Hmm, terus terang saya kecewa dengan apa yang saya temui di Taman Sriwedari. Meskipun namanya taman, tetapi isinya kurang tumbuhan hijau dan bunga-bungaan. Tidak ada bangku taman yang nyaman untuk melepas penat dan sejenak istirahat untuk mencuri sedikit oksigen dari taman yang seharusnya menjadi paru-paru kota. Untungnya di dalam ada kegiatan seni budaya yang tampaknya masih lumayan hidup, tapi karena tata ruang taman yang terkesan kumuh dan tidak terurus membuat nilai sejarah dan budaya yang dimiliki Taman Sriwedari menjadi kurang berkilau.
Ini sangat disayangkan. Pakubuwono X tentu tidak mengharapkan taman surga gagasannya menjadi tempat terbengkalai seperti ini. Taman ini pernah menjadi pilihan wisata utama saat pertama kali dibuka untuk umum, harusnya sekarang juga bisa. Gosipnya kondisi Taman Sriwedari yang tidak jelas ini karena terjadi sengketa kepemilikan lahan taman antara pemerintah daerah dengan pihak kesultanan Surakarta. Entah benar, entah tidak. Yang pasti surga terbengkalai, Taman Sriwedari ini membutuhkan penanganan serius jika mau menjadi objek wisata sejarah dan budaya yang menarik untuk dikunjungi.

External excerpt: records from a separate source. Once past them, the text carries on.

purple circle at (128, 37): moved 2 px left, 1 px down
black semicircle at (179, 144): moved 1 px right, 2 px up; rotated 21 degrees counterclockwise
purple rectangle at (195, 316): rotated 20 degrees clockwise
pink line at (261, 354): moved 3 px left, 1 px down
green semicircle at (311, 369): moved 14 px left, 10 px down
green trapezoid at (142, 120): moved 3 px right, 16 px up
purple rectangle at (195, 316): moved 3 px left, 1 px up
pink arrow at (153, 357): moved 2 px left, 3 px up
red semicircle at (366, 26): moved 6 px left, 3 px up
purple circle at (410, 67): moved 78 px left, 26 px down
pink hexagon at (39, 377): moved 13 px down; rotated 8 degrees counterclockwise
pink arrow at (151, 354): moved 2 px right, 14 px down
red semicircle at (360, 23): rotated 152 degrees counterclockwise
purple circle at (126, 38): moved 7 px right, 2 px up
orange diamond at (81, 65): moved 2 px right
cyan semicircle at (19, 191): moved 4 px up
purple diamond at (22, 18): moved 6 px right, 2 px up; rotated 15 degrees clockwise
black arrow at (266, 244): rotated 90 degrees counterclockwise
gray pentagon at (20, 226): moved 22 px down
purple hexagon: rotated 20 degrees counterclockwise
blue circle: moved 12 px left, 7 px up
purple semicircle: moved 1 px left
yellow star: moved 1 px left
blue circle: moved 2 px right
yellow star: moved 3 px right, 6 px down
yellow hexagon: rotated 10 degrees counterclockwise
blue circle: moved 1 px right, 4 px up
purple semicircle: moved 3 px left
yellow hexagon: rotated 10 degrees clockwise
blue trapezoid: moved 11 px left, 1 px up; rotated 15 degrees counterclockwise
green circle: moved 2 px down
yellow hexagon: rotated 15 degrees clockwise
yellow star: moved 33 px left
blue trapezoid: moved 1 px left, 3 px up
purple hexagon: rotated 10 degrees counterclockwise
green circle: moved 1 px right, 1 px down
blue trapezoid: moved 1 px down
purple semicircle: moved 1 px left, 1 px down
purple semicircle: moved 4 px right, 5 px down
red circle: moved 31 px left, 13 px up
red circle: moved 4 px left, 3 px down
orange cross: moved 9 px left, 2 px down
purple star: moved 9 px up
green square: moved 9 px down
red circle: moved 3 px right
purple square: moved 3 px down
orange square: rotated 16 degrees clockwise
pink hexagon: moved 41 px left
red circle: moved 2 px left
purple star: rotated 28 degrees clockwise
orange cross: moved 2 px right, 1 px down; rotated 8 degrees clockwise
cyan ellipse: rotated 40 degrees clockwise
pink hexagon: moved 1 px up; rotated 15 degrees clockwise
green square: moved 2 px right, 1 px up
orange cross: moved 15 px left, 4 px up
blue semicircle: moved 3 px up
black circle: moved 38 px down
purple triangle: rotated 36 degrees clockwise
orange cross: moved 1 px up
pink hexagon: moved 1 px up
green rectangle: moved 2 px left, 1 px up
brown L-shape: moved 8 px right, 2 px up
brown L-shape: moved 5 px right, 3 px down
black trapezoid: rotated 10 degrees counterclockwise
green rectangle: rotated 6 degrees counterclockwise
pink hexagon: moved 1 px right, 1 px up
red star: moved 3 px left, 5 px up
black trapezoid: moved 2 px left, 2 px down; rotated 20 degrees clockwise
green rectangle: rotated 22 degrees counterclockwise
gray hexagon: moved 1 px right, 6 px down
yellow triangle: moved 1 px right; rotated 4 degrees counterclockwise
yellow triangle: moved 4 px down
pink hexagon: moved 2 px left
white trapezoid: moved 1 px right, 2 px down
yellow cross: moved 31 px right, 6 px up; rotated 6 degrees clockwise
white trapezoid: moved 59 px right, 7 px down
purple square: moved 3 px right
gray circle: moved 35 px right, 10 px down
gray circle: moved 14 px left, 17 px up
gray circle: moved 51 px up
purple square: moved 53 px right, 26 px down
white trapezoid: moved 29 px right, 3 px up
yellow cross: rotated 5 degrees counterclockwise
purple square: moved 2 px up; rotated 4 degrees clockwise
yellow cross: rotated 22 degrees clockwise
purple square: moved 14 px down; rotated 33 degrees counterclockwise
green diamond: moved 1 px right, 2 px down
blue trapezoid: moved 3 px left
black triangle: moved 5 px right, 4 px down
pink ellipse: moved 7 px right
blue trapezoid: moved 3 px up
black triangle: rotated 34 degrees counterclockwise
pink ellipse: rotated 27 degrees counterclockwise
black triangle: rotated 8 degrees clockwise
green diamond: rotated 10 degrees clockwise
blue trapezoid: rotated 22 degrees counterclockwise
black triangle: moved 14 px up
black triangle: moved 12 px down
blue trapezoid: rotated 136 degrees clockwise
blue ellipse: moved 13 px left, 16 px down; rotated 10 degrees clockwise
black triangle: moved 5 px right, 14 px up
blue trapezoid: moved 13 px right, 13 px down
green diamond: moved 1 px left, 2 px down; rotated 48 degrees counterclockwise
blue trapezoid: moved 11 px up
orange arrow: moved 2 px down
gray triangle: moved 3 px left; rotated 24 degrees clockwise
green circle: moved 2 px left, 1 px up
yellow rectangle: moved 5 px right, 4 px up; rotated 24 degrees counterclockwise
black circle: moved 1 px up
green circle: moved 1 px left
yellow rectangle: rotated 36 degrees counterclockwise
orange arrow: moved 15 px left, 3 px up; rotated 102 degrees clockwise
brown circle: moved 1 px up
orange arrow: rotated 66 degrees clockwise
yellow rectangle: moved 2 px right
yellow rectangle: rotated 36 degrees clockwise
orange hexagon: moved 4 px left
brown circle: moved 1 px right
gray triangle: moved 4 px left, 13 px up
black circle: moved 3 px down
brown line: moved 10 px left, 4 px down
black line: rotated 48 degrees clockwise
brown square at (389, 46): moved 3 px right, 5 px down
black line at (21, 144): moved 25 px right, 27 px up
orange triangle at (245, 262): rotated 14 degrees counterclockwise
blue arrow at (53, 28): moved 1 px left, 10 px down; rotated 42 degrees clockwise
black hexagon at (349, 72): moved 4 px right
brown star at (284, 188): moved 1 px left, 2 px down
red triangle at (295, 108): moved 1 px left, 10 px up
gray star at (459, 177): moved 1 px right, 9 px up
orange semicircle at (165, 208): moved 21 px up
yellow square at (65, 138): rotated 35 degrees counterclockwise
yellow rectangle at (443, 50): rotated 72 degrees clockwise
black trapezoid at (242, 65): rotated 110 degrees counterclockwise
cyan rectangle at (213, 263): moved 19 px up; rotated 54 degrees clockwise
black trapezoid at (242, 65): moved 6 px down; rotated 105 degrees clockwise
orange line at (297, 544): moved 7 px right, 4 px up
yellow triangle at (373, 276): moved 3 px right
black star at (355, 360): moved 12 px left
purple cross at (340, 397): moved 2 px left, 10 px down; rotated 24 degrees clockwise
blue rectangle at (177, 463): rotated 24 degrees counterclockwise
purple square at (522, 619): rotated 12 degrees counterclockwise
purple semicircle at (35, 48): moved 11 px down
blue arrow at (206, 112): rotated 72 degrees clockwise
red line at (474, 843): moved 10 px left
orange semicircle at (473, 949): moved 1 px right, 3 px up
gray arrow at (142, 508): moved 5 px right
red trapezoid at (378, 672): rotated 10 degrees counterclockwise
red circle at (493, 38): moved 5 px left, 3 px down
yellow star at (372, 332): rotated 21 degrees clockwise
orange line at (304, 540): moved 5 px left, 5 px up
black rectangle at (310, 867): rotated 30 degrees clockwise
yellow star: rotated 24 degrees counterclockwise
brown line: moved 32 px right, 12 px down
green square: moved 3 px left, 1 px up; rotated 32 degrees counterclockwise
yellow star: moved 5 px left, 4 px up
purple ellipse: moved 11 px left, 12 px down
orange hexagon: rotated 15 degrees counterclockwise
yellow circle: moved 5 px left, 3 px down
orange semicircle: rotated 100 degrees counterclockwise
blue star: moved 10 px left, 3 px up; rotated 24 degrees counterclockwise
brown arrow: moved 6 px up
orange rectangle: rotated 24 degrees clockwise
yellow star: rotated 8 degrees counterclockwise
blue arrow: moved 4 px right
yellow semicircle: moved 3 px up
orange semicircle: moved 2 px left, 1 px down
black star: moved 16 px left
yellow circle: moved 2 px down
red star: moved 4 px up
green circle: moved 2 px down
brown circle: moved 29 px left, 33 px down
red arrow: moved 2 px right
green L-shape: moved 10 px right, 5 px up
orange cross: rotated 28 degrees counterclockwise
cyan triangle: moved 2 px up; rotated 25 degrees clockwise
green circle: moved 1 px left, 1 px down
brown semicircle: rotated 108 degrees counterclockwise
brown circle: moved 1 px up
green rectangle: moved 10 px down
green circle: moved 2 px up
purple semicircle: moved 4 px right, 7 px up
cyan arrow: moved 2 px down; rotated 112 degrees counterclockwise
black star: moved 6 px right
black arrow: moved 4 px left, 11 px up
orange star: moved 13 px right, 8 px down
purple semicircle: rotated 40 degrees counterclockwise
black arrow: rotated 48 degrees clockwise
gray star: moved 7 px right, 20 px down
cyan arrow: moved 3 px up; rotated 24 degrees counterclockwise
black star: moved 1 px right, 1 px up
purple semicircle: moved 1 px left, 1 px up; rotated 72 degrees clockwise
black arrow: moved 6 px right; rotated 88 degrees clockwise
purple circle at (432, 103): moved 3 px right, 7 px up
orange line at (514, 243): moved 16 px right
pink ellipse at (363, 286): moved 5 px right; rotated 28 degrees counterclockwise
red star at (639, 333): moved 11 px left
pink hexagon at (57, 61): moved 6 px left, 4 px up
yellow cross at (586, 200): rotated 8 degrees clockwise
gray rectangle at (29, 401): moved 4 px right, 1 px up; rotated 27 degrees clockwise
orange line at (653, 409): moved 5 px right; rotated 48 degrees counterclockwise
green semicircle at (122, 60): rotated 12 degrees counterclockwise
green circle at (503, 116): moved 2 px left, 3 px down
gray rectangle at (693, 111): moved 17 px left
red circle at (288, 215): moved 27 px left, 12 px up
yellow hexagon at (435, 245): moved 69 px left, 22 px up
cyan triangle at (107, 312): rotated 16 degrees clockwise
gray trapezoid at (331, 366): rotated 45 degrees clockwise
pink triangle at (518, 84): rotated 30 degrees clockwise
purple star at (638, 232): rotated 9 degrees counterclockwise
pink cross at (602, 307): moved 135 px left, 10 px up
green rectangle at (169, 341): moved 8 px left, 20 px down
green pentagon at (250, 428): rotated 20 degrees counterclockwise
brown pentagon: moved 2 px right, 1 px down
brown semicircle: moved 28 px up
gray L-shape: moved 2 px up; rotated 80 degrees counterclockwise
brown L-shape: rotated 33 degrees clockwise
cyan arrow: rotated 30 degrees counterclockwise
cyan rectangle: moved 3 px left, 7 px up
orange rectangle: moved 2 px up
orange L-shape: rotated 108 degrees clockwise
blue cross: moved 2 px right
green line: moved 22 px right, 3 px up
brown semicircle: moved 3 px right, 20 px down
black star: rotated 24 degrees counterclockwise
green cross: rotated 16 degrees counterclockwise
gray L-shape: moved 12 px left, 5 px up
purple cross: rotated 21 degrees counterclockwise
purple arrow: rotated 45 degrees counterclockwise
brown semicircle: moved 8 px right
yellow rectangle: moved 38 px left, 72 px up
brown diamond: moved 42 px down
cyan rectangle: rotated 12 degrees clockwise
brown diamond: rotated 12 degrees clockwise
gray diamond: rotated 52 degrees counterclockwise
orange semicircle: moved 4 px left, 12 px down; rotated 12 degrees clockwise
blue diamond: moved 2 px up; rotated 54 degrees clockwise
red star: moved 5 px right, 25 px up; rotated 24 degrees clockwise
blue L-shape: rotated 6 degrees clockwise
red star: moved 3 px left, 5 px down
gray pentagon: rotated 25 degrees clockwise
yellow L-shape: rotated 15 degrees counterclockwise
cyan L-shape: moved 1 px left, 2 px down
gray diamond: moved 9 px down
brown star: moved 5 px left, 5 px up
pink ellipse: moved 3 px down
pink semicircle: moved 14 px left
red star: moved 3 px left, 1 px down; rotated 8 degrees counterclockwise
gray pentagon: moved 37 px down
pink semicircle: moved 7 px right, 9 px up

Ah, perihal tulisan untuk cerpen dalam omnibook itu, dengan berat hati saya memutuskan berganti subjek ke taman lain karena taman yang diminta teman-teman kelompok haruslah taman paru-paru kota dengan hijauan rumput di mana-mana. Tapi saya sedang menuliskan sebuah cerpen lepas tentang Sriwedari dan sepasang patung penari yang ada di depan joglo dekat gerbang masuknya. Semoga bisa cepat rampung.
Jujur, jika ada kesempatan berkunjung ke Solo lagi, saya pasti akan mendatangi Sriwedari lagi. Semoga bila saat itu tiba, Taman Sriwedari sudah kembali menjadi pelataran surga seperti yang selama ini saya bayangkan. Aamiin.